Vor allem muss ich meine Worte sorgfältig wählen, um nicht ein Wort zu viel zu sagen. Wenn ich z. B. das freie Benehmen eines Burschen oder Mädchens tadle, weil es unschicklich oder zweideutig ist, bei Gott, dann muss ich meine Worte genau abwägen, um die Sache auch nicht im Geringsten zu vergrößern! Wenn etwas nur den Anschein des Schlechten hatte, dann sage ich eben nur das und nicht mehr; war es nur Unklugheit, dann mache ich nicht mehr daraus; war es weder unklug noch anscheinend schlecht und könnte nur ein Böswilliger darin Grund zu übler Nachrede finden, dann sage ich entweder gar nichts oder nur dies. Meine Zunge ist, während ich vom Nächsten spreche, wie das Messer in der Hand des Chirurgen, der zwischen Nerven und Sehnen schneidet. Der von mir beabsichtigte Schnitt muss so haargenau geführt werden, dass ich nicht mehr und nicht weniger sage, als wirklich an der Sache ist. Außerdem muss ich beim Tadeln eines Fehlers soviel wie möglich die Person dessen schonen, der ihn begangen hat.

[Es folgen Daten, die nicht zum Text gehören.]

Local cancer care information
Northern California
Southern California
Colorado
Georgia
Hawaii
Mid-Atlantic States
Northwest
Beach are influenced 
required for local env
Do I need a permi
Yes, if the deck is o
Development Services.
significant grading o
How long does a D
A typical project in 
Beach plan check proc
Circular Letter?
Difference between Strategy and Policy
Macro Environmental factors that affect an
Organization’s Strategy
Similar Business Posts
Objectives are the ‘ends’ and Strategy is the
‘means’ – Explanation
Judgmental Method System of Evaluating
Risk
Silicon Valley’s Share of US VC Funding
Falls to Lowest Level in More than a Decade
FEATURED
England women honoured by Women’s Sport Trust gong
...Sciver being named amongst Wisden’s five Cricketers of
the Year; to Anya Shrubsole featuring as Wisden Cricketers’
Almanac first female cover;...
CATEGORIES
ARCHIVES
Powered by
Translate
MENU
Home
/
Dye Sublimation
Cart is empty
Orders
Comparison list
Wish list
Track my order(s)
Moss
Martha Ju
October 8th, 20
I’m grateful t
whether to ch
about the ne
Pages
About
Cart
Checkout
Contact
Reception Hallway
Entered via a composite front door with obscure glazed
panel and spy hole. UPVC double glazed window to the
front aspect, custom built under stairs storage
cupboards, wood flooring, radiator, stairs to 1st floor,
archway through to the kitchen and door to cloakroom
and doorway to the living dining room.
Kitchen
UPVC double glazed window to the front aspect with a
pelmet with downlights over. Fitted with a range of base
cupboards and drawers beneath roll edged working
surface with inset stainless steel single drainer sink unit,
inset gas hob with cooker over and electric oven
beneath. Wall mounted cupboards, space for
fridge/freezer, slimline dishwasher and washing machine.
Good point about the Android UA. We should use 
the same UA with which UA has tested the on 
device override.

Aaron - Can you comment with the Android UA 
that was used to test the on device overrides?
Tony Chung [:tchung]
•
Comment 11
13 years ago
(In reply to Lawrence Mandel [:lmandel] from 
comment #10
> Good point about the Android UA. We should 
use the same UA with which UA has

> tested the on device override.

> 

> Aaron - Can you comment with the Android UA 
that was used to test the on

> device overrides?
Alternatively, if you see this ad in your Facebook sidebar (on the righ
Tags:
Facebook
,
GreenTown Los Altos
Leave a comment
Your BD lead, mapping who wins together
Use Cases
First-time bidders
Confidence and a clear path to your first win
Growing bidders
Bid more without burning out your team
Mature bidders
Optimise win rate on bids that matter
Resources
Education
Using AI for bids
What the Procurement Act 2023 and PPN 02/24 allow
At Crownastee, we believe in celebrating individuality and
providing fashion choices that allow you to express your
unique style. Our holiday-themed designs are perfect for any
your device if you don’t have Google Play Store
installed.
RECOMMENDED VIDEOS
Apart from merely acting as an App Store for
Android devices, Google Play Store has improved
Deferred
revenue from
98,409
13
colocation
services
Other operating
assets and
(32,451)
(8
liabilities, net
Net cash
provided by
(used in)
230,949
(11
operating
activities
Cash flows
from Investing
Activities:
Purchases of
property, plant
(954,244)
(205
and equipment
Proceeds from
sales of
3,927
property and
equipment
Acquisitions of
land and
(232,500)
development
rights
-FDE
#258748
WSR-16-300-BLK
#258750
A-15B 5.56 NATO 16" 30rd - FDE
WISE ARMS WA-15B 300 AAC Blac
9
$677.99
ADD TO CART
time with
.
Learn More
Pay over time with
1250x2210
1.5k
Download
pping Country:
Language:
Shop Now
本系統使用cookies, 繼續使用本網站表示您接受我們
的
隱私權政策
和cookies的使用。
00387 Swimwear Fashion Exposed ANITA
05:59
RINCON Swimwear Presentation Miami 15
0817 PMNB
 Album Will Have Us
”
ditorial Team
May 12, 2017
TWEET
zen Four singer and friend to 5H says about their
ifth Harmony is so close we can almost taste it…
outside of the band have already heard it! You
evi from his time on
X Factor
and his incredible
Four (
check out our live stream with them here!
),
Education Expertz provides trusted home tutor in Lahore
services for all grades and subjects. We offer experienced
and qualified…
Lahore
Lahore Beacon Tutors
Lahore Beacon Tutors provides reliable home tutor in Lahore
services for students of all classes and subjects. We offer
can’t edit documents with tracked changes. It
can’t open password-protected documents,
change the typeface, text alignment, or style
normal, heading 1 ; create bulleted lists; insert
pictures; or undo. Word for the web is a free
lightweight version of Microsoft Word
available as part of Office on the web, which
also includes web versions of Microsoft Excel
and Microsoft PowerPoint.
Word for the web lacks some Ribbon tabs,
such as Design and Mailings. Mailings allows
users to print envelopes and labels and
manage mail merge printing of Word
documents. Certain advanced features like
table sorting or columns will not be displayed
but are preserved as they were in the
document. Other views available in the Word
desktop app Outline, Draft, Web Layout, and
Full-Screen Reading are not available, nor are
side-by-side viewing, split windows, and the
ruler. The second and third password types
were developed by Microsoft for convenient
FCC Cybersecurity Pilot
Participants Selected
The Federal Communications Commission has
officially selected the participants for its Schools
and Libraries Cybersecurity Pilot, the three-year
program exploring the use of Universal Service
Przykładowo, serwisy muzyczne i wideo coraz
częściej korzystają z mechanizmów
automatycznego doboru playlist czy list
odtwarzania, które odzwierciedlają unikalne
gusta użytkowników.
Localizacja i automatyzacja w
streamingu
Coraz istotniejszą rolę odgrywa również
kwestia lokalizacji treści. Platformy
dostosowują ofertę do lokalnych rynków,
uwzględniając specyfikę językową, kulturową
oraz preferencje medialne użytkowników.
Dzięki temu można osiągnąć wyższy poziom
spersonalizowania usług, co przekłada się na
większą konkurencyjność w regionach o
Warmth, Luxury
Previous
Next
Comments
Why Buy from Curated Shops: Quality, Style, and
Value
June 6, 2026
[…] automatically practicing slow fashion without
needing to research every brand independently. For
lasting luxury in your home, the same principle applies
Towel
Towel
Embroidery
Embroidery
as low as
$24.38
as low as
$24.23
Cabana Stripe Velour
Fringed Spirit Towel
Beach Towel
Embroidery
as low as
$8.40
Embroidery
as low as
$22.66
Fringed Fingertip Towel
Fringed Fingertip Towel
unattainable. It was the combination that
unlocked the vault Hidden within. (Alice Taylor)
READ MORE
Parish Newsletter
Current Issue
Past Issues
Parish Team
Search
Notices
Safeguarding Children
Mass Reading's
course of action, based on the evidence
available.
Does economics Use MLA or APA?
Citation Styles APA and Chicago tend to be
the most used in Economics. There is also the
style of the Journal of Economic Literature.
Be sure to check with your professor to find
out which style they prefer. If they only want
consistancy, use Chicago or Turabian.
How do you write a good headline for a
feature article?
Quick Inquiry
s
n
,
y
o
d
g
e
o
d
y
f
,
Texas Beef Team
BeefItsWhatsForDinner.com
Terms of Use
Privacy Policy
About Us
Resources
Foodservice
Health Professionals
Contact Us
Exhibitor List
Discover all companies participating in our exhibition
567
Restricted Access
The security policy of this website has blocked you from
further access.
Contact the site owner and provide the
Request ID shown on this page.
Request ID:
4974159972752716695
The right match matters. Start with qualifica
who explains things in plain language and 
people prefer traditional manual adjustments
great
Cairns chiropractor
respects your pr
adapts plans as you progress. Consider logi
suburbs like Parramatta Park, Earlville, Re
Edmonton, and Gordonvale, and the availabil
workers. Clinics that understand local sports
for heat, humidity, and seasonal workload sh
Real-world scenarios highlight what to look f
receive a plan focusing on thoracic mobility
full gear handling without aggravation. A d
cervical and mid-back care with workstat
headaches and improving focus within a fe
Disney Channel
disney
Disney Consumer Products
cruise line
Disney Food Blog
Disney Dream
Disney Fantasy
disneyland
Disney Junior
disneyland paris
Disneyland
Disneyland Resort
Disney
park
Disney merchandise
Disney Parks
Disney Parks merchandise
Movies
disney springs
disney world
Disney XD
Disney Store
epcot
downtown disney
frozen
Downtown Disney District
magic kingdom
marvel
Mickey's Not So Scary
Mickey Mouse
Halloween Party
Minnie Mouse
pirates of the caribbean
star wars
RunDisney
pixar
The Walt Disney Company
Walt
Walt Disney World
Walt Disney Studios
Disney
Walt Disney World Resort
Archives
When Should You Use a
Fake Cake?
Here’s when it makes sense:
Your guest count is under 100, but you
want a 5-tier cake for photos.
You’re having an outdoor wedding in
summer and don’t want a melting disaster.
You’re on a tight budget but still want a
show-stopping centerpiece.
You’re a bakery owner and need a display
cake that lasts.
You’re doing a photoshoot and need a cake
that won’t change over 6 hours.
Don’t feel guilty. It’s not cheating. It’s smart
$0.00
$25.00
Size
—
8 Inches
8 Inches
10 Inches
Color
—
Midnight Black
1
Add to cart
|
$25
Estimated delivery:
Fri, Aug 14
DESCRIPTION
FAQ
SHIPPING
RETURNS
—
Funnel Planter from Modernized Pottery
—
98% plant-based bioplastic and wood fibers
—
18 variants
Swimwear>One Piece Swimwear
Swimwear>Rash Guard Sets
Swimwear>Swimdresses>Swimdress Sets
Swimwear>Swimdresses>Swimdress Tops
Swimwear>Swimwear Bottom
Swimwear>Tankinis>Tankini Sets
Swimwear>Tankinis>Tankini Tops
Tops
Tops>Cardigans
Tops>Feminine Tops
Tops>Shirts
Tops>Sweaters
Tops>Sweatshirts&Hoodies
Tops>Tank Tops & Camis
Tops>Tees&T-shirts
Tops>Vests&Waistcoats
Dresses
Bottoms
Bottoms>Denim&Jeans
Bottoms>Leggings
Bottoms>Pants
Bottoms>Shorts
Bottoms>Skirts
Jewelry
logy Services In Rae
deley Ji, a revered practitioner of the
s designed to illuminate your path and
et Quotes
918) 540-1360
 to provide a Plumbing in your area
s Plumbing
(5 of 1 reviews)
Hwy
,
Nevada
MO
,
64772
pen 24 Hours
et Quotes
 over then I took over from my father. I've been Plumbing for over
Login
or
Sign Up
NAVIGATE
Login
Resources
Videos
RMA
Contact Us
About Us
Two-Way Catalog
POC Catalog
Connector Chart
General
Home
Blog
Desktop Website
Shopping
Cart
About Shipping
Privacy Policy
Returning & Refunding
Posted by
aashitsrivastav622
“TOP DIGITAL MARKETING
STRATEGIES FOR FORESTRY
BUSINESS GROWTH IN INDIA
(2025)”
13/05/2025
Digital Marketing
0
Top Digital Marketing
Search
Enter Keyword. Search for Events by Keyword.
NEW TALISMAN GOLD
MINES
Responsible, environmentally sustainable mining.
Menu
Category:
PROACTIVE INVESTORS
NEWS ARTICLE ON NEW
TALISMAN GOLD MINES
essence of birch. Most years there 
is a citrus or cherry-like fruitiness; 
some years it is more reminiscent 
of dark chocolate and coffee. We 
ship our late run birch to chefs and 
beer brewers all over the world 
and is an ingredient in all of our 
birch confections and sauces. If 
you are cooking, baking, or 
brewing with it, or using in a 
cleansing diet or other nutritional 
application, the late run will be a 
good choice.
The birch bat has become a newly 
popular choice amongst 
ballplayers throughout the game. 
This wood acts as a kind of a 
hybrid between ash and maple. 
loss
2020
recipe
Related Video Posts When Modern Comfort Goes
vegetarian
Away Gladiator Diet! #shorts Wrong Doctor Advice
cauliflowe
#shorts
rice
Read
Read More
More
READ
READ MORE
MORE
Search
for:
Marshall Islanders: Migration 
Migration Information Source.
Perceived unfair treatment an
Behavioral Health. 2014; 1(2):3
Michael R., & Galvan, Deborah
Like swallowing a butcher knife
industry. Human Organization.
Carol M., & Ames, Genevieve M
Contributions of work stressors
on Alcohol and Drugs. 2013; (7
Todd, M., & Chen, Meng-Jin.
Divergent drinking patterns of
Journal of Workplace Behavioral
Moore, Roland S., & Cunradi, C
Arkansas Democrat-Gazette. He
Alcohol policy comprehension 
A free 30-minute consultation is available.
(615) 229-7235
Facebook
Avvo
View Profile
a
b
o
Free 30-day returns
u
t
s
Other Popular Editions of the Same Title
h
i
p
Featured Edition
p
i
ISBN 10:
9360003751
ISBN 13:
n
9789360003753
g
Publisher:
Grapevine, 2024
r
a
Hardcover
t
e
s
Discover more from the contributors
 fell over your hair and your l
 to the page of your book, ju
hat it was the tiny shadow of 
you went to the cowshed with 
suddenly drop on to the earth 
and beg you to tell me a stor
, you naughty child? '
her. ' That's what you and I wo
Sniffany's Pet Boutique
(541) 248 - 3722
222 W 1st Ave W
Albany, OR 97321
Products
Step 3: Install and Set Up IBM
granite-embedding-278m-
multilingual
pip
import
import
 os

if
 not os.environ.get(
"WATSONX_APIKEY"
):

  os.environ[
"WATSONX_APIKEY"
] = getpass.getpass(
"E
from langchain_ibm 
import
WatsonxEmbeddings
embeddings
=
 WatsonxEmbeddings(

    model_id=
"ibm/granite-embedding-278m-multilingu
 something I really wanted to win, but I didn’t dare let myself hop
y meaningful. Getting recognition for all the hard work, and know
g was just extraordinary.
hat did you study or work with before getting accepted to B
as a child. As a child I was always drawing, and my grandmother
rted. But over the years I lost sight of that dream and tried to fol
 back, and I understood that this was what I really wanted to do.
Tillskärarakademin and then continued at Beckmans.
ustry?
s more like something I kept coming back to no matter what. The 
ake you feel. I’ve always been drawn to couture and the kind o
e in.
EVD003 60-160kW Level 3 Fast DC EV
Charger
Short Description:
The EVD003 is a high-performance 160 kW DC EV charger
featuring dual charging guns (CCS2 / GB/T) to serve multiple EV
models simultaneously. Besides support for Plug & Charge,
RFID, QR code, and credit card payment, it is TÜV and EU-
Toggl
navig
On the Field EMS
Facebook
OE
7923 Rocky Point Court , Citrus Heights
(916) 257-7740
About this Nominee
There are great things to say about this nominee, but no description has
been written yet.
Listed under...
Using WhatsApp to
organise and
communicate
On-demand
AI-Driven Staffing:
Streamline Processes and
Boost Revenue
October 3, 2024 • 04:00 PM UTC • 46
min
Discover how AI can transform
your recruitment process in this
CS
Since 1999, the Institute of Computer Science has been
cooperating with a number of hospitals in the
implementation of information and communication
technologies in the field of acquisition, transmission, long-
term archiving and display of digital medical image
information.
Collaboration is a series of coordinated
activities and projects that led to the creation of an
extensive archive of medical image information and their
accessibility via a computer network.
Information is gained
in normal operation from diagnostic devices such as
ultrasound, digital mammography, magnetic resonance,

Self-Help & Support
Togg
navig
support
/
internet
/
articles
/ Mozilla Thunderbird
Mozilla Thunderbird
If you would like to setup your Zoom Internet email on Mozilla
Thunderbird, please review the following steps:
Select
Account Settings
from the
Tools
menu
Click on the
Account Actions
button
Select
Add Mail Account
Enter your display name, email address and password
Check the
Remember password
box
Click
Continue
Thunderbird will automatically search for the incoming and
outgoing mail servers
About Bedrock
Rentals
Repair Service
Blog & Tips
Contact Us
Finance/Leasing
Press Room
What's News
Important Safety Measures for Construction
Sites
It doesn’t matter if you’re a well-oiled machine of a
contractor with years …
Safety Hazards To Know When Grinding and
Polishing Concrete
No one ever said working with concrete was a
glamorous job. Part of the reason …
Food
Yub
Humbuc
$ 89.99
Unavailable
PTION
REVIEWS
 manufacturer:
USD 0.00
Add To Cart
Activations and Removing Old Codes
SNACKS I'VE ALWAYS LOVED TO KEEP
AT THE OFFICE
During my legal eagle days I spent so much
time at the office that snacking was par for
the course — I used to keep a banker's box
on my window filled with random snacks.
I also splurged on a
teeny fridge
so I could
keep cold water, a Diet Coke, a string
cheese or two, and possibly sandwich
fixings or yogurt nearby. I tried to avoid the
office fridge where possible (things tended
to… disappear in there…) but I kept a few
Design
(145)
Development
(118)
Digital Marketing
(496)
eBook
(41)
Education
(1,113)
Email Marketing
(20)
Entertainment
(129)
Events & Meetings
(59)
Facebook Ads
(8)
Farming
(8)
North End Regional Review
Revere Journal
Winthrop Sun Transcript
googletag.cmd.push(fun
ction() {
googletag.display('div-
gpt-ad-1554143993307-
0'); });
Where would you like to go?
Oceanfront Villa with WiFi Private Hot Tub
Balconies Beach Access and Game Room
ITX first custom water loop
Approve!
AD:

Über öffentliche Sünder, die als solche allgemein bekannt sind, darf man sich allerdings freimütig äußern, vorausgesetzt, dass es immer im Geiste der Liebe und des Mitleids geschehe, nicht in selbstgefälligem Hochmut oder aus Schadenfreude, denn das verrät einen niedrigen und gemeinen Geist. Ich nenne hier vor allem die offenkundigen Feinde Gottes und seiner Kirche; sie muss man offen anprangern, soviel man nur kann. Es ist ein Liebesdienst, laut vor dem Wolf zu warnen, wenn er in die Schafherde einbricht oder sie umschleicht.
Jeder nimmt sich die Freiheit, die Fürsten zu tadeln und ganzen Nationen Schlechtes nachzusagen, je nach seiner Einstellung zu ihnen. Begehe nicht den gleichen Fehler; er ist nicht nur eine Beleidigung Gottes, sondern auch Anlass zu allen möglichen Streitigkeiten.
Hörst du lieblos reden, so bezweifle die Anschuldigung, soweit du kannst; wenn nicht, entschuldige die Absicht des Beschuldigten; ist auch das unmöglich, dann zeige Mitleid mit ihm und suche das Gespräch auf etwas anderes abzulenken. Erinnere dich und die anderen daran, dass wir es nur der Gnade Gottes verdanken, wenn wir nicht auch gefallen sind. Suche den, der Liebloses spricht, auf sanfte Art umzustimmen; weißt du etwas Gutes über die Person, von der gesprochen wird, dann erzähle es.